* What the exercise asks
Write each line below back out exactly, omitting its pictures.

Stored items
----------

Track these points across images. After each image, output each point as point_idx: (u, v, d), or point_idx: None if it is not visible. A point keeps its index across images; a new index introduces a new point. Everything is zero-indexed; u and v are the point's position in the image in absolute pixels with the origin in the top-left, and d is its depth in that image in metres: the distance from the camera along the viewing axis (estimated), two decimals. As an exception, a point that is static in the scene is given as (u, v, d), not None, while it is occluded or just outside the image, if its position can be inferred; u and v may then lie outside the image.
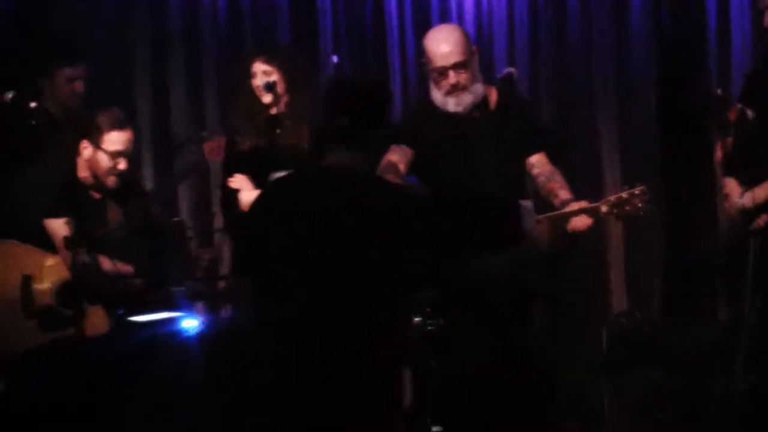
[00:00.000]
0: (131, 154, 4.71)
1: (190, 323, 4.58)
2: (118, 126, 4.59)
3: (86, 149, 4.60)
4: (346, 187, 3.27)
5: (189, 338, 4.58)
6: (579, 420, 5.18)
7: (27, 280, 4.46)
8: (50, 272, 4.52)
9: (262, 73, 4.83)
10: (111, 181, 4.62)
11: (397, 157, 4.63)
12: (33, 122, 4.47)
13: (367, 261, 3.20)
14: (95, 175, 4.63)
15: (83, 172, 4.65)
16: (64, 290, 4.50)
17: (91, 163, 4.61)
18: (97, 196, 4.70)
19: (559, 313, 5.58)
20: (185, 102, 6.09)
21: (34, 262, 4.55)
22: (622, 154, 5.95)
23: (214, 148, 5.19)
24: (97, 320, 4.48)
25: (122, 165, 4.61)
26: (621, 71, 5.97)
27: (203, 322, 4.67)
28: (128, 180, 4.79)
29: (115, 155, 4.58)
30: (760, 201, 4.62)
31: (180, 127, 6.04)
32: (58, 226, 4.52)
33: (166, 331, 4.56)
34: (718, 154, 4.86)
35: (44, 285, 4.51)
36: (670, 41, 5.93)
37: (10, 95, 4.56)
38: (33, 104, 4.49)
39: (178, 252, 4.54)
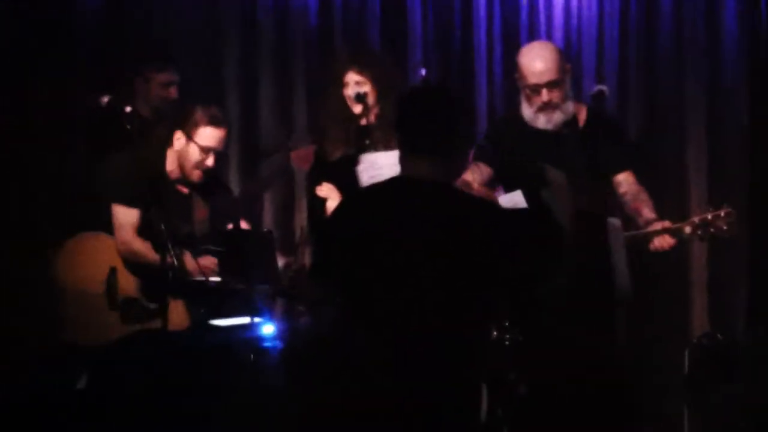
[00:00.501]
0: (221, 154, 4.78)
1: (269, 329, 4.63)
2: (214, 123, 4.67)
3: (179, 140, 4.68)
4: (423, 196, 3.29)
5: (267, 344, 4.64)
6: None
7: (113, 272, 4.55)
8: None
9: (355, 84, 4.81)
10: (197, 175, 4.70)
11: (473, 176, 4.65)
12: (128, 126, 4.54)
13: (444, 269, 3.22)
14: (182, 168, 4.70)
15: (171, 166, 4.72)
16: (149, 284, 4.58)
17: (181, 155, 4.69)
18: (184, 191, 4.78)
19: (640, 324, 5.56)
20: (274, 105, 6.08)
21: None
22: (710, 172, 5.88)
23: (301, 156, 5.20)
24: (177, 316, 4.57)
25: (210, 161, 4.68)
26: (712, 87, 5.91)
27: (282, 329, 4.71)
28: (216, 179, 4.86)
29: (206, 150, 4.66)
30: None
31: (268, 131, 6.05)
32: (126, 214, 4.61)
33: (244, 336, 4.62)
34: None
35: (130, 277, 4.61)
36: (764, 56, 5.86)
37: (105, 99, 4.65)
38: (128, 109, 4.55)
39: (265, 261, 4.57)
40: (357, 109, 4.81)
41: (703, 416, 4.85)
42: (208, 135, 4.66)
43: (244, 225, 4.80)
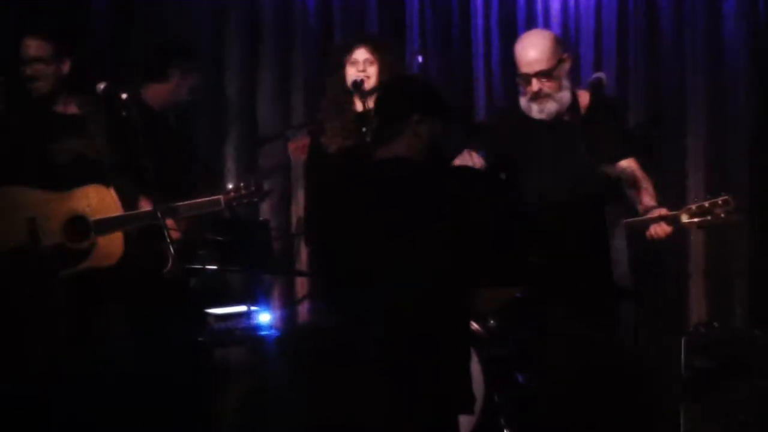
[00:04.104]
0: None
1: (266, 317, 4.63)
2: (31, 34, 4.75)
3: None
4: (388, 173, 3.73)
5: (264, 334, 4.64)
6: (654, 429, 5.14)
7: (32, 221, 4.56)
8: (56, 209, 4.62)
9: (363, 61, 4.80)
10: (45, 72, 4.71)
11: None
12: (124, 113, 4.52)
13: (407, 234, 3.61)
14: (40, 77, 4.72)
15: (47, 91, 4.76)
16: (72, 225, 4.59)
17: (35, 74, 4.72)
18: (72, 111, 4.79)
19: (640, 317, 5.54)
20: (273, 95, 6.08)
21: (36, 201, 4.65)
22: (709, 161, 5.86)
23: (298, 147, 5.19)
24: (111, 248, 4.59)
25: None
26: (711, 77, 5.88)
27: (279, 318, 4.71)
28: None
29: (32, 60, 4.69)
30: None
31: (267, 121, 6.05)
32: None
33: (242, 326, 4.62)
34: None
35: (51, 222, 4.61)
36: (765, 45, 5.84)
37: (102, 86, 4.63)
38: (124, 95, 4.54)
39: (263, 249, 4.58)
40: (359, 77, 4.80)
41: (700, 409, 4.82)
42: (30, 45, 4.72)
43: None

----------

* Solution
Track these points across images. After each image, output each point as point_idx: (u, v, d), or point_idx: None if it is not visible. A point keeps its index across images; a new index introduces a new point. Everything is zero-indexed; u and v are the point's position in the image in absolute pixels with the origin in the top-left, and d is its depth in that image in metres: the distance from the camera along the viewing axis (estimated), two decimals. As an exception, a point that is static in the scene is given as (u, v, d), not None, while it is occluded or just outside the image, if its position can be inferred; u and v may then lie outside the image.
[00:00.000]
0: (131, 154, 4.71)
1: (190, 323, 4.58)
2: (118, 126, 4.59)
3: (86, 149, 4.60)
4: (346, 187, 3.27)
5: (189, 338, 4.58)
6: (579, 420, 5.18)
7: (27, 280, 4.46)
8: (50, 272, 4.52)
9: (262, 73, 4.83)
10: (111, 181, 4.62)
11: (397, 157, 4.63)
12: (33, 122, 4.47)
13: (367, 261, 3.20)
14: (95, 175, 4.63)
15: (83, 172, 4.65)
16: (64, 290, 4.50)
17: (91, 163, 4.61)
18: (97, 196, 4.70)
19: (559, 313, 5.58)
20: (185, 102, 6.09)
21: (34, 262, 4.55)
22: (622, 154, 5.95)
23: (214, 148, 5.19)
24: (97, 320, 4.48)
25: (122, 165, 4.61)
26: (621, 71, 5.97)
27: (203, 322, 4.67)
28: (128, 180, 4.79)
29: (115, 155, 4.58)
30: (760, 201, 4.62)
31: (180, 127, 6.04)
32: (58, 226, 4.52)
33: (166, 331, 4.56)
34: (718, 154, 4.86)
35: (44, 285, 4.51)
36: (670, 41, 5.93)
37: (10, 95, 4.56)
38: (33, 104, 4.49)
39: (178, 252, 4.54)
[00:00.501]
0: (221, 154, 4.78)
1: (269, 329, 4.63)
2: (214, 123, 4.67)
3: (179, 140, 4.68)
4: (423, 196, 3.29)
5: (267, 344, 4.64)
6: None
7: (113, 272, 4.55)
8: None
9: (355, 84, 4.81)
10: (197, 175, 4.70)
11: (473, 176, 4.65)
12: (128, 126, 4.54)
13: (444, 269, 3.22)
14: (182, 168, 4.70)
15: (171, 166, 4.72)
16: (149, 284, 4.58)
17: (181, 155, 4.69)
18: (184, 191, 4.78)
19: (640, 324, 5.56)
20: (274, 105, 6.08)
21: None
22: (710, 172, 5.88)
23: (301, 156, 5.20)
24: (177, 316, 4.57)
25: (210, 161, 4.68)
26: (712, 87, 5.91)
27: (282, 329, 4.71)
28: (216, 179, 4.86)
29: (206, 150, 4.66)
30: None
31: (268, 131, 6.05)
32: (126, 214, 4.61)
33: (244, 336, 4.62)
34: None
35: (130, 277, 4.61)
36: (764, 56, 5.86)
37: (105, 99, 4.65)
38: (128, 109, 4.55)
39: (265, 261, 4.57)
40: (357, 109, 4.81)
41: (703, 416, 4.85)
42: (208, 135, 4.66)
43: (244, 225, 4.80)
[00:04.104]
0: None
1: (266, 317, 4.63)
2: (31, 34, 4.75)
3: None
4: (388, 173, 3.73)
5: (264, 334, 4.64)
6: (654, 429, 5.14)
7: (32, 221, 4.56)
8: (56, 209, 4.62)
9: (363, 61, 4.80)
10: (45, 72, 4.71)
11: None
12: (124, 113, 4.52)
13: (407, 234, 3.61)
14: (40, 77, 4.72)
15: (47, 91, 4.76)
16: (72, 225, 4.59)
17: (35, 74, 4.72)
18: (72, 111, 4.79)
19: (640, 317, 5.54)
20: (273, 95, 6.08)
21: (36, 201, 4.65)
22: (709, 161, 5.86)
23: (298, 147, 5.19)
24: (111, 248, 4.59)
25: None
26: (711, 77, 5.88)
27: (279, 318, 4.71)
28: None
29: (32, 60, 4.69)
30: None
31: (267, 121, 6.05)
32: None
33: (242, 326, 4.62)
34: None
35: (51, 222, 4.61)
36: (765, 45, 5.84)
37: (102, 86, 4.63)
38: (124, 95, 4.54)
39: (263, 249, 4.58)
40: (359, 77, 4.80)
41: (700, 409, 4.82)
42: (30, 45, 4.72)
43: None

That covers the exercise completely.